### Problem to work on
Swap "top-left" for "upper-left" and write out all the entries again, leaving everything else unchanged.

### Working data
========

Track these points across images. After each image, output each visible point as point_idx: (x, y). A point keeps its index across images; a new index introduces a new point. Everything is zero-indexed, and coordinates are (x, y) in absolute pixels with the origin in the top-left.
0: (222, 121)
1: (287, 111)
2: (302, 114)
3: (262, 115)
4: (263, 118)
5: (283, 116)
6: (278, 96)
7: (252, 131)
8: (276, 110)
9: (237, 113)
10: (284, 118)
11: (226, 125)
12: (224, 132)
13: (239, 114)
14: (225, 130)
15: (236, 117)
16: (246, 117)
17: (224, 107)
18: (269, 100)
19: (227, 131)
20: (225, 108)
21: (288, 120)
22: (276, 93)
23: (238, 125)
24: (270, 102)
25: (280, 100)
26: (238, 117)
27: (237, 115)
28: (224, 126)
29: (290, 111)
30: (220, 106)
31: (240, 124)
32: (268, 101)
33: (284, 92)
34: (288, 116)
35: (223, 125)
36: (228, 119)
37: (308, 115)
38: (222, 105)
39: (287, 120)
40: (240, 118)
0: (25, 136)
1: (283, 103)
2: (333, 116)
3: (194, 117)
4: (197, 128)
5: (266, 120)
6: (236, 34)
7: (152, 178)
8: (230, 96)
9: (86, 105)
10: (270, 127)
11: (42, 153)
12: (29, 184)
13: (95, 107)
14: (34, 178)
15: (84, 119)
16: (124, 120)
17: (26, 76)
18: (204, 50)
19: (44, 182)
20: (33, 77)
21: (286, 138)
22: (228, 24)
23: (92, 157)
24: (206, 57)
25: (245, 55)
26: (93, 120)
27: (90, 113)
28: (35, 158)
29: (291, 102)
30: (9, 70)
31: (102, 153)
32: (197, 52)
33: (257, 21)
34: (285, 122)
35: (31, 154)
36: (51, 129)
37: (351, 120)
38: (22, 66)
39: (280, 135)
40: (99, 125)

========

### Solution to the problem
Track these points across images. After each image, output each visible point as point_idx: (x, y). A point keeps its index across images; a new index introduces a new point. Everything is zero-indexed, and coordinates are (x, y) in absolute pixels with the origin in the upper-left.
0: (222, 121)
1: (287, 111)
2: (302, 114)
3: (262, 115)
4: (263, 118)
5: (283, 116)
6: (278, 96)
7: (252, 131)
8: (276, 110)
9: (237, 113)
10: (284, 118)
11: (226, 125)
12: (224, 132)
13: (239, 114)
14: (225, 130)
15: (236, 117)
16: (246, 117)
17: (224, 107)
18: (269, 100)
19: (227, 131)
20: (225, 108)
21: (288, 120)
22: (276, 93)
23: (238, 125)
24: (270, 102)
25: (280, 100)
26: (238, 117)
27: (237, 115)
28: (224, 126)
29: (290, 111)
30: (220, 106)
31: (240, 124)
32: (268, 101)
33: (284, 92)
34: (288, 116)
35: (223, 125)
36: (228, 119)
37: (308, 115)
38: (222, 105)
39: (287, 120)
40: (240, 118)
0: (25, 136)
1: (283, 103)
2: (333, 116)
3: (194, 117)
4: (197, 128)
5: (266, 120)
6: (236, 34)
7: (152, 178)
8: (230, 96)
9: (86, 105)
10: (270, 127)
11: (42, 153)
12: (29, 184)
13: (95, 107)
14: (34, 178)
15: (84, 119)
16: (124, 120)
17: (26, 76)
18: (204, 50)
19: (44, 182)
20: (33, 77)
21: (286, 138)
22: (228, 24)
23: (92, 157)
24: (206, 57)
25: (245, 55)
26: (93, 120)
27: (90, 113)
28: (35, 158)
29: (291, 102)
30: (9, 70)
31: (102, 153)
32: (197, 52)
33: (257, 21)
34: (285, 122)
35: (31, 154)
36: (51, 129)
37: (351, 120)
38: (22, 66)
39: (280, 135)
40: (99, 125)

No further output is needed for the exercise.